First, let me say that if I were a good Stoic I’d be blaming the workman and not his – my – tools. That said, I’ve been trying to finish writing my third book (a book of fictional reviews of the board games, video games, and sports of a parallel Earth). I’ve been working in Emacs, and although I love many things about the program, I’ve come to think it’s not ideal. In fact, it’s too good.
I’ve gone through a couple of periods of creative block, and one of my initial home remedies was a browser add-on to prevent me from viewing my favorite websites during certain hours every day. It kept me from visiting those sites, all right – but I could still visit most of my bookmarked sites (I literally have 28,835 bookmarks at present) and I could engage in non-writing, offline computer interests such as interactive fiction (lately I’ve been fascinated by The Gostak).

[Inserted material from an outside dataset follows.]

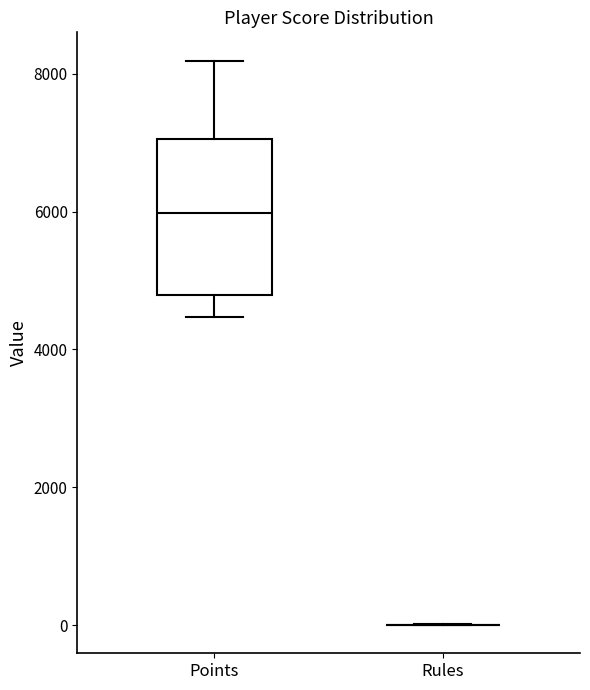

Reading left to right, transcribe this box plot: for each box, give where its median line is, the range the box spans, and where its two whiskers end, as read against the y-axis. The values are not printed on the chart, so give them approximately, as read against the axis.

Points: median 6000, box 4800 to 7000, whiskers 4400 to 8200
Rules: box collapsed to a line at 0, whiskers 0 to 0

Moreover, the Emacs editor itself has been too interesting – too tempting to tinker with and learn about – for me to write much in it directly. Now, the AlphaSmart Neo, on the other hand, is a limited-capability keyboard with a tiny screen they gave to children in schoolrooms ten years ago. What could be duller? It’s great.
To recap, the tragic flaw of Emacs is that it’s highly hackable and therefore intrinsically cool. That’s bad. You don’t want a writing tool that’s an end in itself.1 Your tools must be invisible enough, unattractive enough, not to draw you away from your work, or, Muse forbid, become your work. Emacs, like the slightly demonic mystery in “Step Right Up” by Tom Waits, will find you a job. It is a job.
That’s why tonight, after weeks of drought while trying to write in the excessively excellent Emacs, I completely shut down my Ubuntu laptop for several hours, broke out my Neo again (Marty has dubbed it Brainstormbringer, a much more exciting moniker than it deserves), and extended my manuscript substantially.2
What would you think of an auto mechanic you hired to fix your car but instead billed you for merely putting her toolbox in order? I’ve spent a lot of time messing around with Emacs, FunnelWeb, and Pandoc in my attempts to just write. This is the opposite of the “Fuck it! Ship it!” philosophy of Markdown I started with.
In conclusion, I frankly don’t care whether you fuck it. Just ship it, by any means at hand.
WordStar is also powerful, and that’s why it has both plenty of fans (for retrocomputing software) and people saying they still get work done on it (as distinct from fans). It might also help explain why there’s a WordPerfect mode for Emacs. On the other hand, Emacs probably has Morse code and pizza-ordering modes too, so I shouldn’t find it remarkable it can emulate WordPerfect.
I used to get a lot done with boring old Gedit too – the Linux equivalent of Notepad.